Pendant qu'elle retrouvait peu à peu ses esprits, le corps tant désiré tituba puis s'effondra à son tour ; des litres d'une substance verte et visqueuse se déversèrent sur le sol.

Derrière lui, une autre silhouette s'était dressée, une épée tenue fermement en main.

Un tueur à la solde d'Adalrik !

Soit, elle se trouvait dans une position fort inconfortable, mais elle n'était pas prête à se laisser occire. De l'eau jusqu'à la taille, les mains tremblantes, elle tâta sa ceinture et s'empara de Hvisla, l'épée qui lui avait sauvé la vie à maintes reprises. Poussant sur ses jambes, elle bondit tel un saumon jaillissant de l'eau, et se jeta sur le meurtrier. Celui-ci ne se laissa pas surprendre. D'un seul mouvement, il désarma son assaillante, la repoussa contre une vieille souche et l'envoya chuter sur le dos.

« Curieuse façon de témoigner sa gratitude » se moqua-t-il.

La combattante se releva en une succession de gestes décousus, accélérés par la peur. Les yeux plissés, elle fixa le fou sanguinaire qui avait osé décapiter par derrière un pauvre innocent. Contrairement à ce qu'elle avait pu croire de prime abord, il n'avait rien de commun avec la plupart des bandits qui égorgeaient les voyageurs avant de leur arracher leur bourse. Il ne ressemblait pas non plus aux ténébreux mercenaires engagés par Adalrik afin de grossir les rangs de son armée.

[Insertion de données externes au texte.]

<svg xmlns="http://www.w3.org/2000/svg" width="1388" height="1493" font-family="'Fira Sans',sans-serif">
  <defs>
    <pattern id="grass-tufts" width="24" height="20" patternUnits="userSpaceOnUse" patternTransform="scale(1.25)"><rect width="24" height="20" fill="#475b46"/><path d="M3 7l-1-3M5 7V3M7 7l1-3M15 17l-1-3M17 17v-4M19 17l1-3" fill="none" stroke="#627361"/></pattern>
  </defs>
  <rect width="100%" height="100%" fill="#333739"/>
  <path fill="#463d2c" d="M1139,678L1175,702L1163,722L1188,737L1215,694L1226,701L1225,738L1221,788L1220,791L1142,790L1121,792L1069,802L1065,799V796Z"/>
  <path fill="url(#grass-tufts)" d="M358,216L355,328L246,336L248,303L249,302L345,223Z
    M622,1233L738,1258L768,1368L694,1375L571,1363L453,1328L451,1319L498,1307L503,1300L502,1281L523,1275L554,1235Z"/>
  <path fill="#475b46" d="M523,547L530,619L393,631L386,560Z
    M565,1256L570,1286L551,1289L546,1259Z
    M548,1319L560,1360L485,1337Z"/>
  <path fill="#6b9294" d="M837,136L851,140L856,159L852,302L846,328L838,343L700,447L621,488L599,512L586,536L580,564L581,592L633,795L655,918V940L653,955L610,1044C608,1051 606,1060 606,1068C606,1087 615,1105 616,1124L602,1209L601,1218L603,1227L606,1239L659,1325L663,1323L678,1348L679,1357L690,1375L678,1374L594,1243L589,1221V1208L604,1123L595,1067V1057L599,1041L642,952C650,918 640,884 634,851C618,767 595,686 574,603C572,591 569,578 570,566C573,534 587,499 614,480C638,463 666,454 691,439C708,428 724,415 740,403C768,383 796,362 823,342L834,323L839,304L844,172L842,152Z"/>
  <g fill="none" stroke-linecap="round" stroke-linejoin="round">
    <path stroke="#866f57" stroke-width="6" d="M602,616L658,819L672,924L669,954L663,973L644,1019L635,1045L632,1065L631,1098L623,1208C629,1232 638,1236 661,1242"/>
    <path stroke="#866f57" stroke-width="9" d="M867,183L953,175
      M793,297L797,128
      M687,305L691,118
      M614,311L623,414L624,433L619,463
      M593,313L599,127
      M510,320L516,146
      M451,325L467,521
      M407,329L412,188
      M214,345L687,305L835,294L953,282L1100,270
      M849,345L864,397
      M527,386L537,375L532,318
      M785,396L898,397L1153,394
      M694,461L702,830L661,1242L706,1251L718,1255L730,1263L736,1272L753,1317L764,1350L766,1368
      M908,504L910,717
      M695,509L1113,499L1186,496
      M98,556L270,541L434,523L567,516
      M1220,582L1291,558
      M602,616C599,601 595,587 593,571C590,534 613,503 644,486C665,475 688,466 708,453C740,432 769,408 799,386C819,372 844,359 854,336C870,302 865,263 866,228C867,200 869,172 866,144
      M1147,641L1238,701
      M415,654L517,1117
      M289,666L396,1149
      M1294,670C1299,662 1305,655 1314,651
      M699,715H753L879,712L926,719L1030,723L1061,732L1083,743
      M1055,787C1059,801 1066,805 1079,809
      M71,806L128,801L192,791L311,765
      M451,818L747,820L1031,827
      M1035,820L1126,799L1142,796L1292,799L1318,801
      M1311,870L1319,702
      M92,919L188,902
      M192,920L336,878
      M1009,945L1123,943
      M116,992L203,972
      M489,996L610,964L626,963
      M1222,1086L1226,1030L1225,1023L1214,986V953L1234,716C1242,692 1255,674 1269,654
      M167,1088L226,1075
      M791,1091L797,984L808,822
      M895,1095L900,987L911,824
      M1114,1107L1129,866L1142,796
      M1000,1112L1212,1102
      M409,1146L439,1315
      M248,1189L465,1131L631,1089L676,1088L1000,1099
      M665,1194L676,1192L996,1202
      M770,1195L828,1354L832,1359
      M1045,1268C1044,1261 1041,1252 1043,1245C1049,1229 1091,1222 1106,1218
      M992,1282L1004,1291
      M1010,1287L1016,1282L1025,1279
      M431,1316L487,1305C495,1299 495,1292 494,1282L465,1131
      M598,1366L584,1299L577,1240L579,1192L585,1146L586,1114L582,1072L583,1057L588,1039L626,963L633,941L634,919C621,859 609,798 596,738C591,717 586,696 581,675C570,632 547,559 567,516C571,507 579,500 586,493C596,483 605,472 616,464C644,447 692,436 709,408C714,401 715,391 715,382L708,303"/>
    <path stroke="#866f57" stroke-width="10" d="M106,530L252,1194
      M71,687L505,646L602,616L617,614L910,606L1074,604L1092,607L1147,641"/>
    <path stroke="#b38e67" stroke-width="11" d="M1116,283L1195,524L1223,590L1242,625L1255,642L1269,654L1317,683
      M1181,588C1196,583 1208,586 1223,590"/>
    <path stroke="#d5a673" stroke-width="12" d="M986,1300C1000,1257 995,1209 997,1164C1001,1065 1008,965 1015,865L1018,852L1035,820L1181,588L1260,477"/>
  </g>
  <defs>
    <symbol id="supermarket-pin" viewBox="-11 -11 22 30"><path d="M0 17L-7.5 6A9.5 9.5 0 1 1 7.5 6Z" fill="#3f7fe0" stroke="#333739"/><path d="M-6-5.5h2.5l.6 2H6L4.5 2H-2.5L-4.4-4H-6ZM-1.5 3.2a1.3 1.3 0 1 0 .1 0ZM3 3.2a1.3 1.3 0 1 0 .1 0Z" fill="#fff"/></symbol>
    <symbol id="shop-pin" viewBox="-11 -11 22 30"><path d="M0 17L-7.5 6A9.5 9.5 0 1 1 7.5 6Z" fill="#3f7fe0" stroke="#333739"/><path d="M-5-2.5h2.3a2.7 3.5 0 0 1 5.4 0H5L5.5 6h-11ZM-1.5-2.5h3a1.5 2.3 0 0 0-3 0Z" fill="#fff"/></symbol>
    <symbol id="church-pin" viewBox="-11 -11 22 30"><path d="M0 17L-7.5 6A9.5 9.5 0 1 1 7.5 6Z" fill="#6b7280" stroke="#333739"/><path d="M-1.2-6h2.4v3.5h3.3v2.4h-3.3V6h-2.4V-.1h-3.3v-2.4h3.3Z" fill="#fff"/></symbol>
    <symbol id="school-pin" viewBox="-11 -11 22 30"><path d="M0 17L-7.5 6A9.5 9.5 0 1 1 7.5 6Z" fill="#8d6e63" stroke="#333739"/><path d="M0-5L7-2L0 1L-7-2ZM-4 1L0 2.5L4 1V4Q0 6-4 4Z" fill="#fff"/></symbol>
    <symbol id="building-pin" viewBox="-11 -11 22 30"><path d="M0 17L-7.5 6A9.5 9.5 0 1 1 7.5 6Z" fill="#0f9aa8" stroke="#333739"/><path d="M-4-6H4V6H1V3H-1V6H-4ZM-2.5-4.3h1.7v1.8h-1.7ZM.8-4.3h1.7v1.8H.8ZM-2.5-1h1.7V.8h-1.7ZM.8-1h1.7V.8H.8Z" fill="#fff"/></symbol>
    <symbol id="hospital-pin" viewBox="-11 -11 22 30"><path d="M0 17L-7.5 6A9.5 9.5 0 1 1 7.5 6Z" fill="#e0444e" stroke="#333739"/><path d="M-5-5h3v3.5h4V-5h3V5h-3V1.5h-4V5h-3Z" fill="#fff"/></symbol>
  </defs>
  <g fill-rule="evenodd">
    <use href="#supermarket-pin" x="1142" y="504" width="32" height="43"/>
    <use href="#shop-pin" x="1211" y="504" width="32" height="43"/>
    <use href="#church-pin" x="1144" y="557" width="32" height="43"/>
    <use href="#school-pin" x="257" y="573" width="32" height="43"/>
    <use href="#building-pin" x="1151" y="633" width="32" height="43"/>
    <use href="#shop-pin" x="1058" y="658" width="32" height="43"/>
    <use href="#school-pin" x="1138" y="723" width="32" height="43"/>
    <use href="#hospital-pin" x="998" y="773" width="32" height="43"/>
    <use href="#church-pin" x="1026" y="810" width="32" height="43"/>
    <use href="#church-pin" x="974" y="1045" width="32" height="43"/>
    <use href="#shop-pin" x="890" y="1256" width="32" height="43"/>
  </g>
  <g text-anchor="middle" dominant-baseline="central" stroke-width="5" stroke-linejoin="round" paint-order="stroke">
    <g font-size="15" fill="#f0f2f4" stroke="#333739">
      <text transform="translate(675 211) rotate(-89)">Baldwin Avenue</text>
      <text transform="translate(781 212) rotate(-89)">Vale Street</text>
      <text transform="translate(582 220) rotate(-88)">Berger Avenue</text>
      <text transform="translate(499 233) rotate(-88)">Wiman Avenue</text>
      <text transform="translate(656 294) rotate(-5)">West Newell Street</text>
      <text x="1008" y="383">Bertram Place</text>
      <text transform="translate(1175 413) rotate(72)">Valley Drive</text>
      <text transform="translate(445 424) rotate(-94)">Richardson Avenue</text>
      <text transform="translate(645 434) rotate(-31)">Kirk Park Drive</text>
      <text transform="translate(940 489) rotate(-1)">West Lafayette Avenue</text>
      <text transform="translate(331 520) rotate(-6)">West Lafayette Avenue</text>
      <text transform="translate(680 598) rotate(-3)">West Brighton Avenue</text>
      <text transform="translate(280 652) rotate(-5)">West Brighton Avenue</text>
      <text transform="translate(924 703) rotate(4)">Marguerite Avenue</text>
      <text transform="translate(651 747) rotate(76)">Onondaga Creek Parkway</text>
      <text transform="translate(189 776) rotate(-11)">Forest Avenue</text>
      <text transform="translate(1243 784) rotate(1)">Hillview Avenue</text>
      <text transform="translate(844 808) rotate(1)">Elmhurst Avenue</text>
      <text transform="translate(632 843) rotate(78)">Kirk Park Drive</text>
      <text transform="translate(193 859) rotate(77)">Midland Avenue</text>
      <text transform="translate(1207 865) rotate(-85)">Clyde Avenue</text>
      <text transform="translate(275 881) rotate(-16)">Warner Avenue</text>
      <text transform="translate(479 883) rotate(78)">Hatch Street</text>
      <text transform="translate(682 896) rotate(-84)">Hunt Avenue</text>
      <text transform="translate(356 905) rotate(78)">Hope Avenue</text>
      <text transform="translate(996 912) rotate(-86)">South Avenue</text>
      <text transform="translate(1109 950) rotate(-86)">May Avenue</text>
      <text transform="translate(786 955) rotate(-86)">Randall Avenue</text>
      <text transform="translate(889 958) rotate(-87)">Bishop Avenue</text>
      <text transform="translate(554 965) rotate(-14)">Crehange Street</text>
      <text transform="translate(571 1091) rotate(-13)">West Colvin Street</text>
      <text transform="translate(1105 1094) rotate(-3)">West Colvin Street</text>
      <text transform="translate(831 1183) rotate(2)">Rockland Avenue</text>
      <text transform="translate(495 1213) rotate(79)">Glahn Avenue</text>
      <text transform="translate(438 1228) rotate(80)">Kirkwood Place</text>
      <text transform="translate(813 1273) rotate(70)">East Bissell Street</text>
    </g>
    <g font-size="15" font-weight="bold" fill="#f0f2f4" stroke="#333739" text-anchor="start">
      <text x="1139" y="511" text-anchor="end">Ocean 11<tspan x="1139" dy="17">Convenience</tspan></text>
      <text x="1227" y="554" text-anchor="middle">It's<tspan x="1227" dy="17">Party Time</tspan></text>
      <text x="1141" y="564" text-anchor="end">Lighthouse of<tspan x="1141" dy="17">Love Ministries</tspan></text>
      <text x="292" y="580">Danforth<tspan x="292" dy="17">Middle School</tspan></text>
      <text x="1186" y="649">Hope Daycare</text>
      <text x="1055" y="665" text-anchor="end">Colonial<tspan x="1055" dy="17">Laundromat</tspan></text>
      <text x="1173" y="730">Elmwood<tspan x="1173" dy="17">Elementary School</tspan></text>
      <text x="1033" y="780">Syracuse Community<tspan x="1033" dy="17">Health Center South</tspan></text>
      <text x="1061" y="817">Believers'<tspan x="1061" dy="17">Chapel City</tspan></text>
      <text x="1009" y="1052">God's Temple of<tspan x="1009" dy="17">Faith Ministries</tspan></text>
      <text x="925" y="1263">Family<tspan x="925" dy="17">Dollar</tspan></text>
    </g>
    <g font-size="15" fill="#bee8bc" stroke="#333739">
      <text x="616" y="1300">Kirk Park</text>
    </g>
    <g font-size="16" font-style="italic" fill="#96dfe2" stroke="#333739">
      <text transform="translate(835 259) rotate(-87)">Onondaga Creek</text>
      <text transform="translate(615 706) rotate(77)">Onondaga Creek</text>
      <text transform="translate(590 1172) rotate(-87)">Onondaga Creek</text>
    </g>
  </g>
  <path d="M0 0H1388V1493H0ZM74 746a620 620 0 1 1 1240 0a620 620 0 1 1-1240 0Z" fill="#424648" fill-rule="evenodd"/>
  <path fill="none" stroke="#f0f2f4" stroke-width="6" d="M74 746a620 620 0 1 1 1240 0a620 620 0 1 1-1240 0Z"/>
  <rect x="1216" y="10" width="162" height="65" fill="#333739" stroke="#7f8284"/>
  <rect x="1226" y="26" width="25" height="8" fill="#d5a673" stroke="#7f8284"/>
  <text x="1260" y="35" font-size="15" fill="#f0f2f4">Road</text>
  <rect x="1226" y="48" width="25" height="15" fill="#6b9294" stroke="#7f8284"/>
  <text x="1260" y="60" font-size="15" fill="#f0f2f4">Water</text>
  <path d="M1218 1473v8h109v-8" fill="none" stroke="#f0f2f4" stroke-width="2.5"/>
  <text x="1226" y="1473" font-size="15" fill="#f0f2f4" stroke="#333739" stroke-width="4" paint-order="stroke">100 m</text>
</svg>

Ses cheveux, d'un blanc éclatant, étaient longs et raides, retenus au niveau de la nuque en une queue-de-cheval. Il était difficile de lui donner un âge précis, tant ses traits pouvaient à la fois paraître lisses et austères, comme si on les avait moulés à partir du visage d'un mort. Une tunique pourpre et sans manches, ceinte au niveau de la taille par une bande de cuir noir, lui recouvrait le buste. Ses épaules, nues, étaient cachées par une épaisse cape de fourrure grise. Des bracelets de peau entouraient ses poignets tandis que des bagues se lovaient autour de ses grands doigts fins. Un sombre pantalon épousait à merveille les lignes de ses jambes athlétiques, que terminaient une paire de lourdes bottes fourrées.

« Quel monstre es-tu donc pour oser t'en prendre à quelqu'un qui ne porte aucune arme ? Je ne sais pas d'où tu viens, mais ceux qui t'ont élevé auraient mieux fait de t'apprendre l'honneur plutôt que le maniement de l'épée ! rugit Elma en rampant vers Hvisla.

Son interlocuteur fronça un sourcil. L'air surpris, il rétorqua :

— Le seul monstre, ici, est celui qui gît à tes pieds. Si je n'étais pas intervenu, tu serais peut-être morte, à l'heure qu'il est.

— Morte ? Quel mal aurait-il pu me faire ? C'était de mon plein gré que je le suivais !

L'homme ne se laissa pas convaincre.

— Ça, c'est ce qu'il a voulu te faire croire. Je te le répète, sans moi, tu aurais fini noyée au fond de ce bassin. Et la prochaine fois que tu réponds à des avances, assure-toi que ce ne sont pas à celles d'un nixe¹².

— Un quoi ? Qu'est-ce qu'un nixe aurait à voir avec ça ? Tu as tué un humain, assassin !

— S'il est ce que tu prétends, pourquoi son cou rejette-t-il des flots de sang verdâtre ? »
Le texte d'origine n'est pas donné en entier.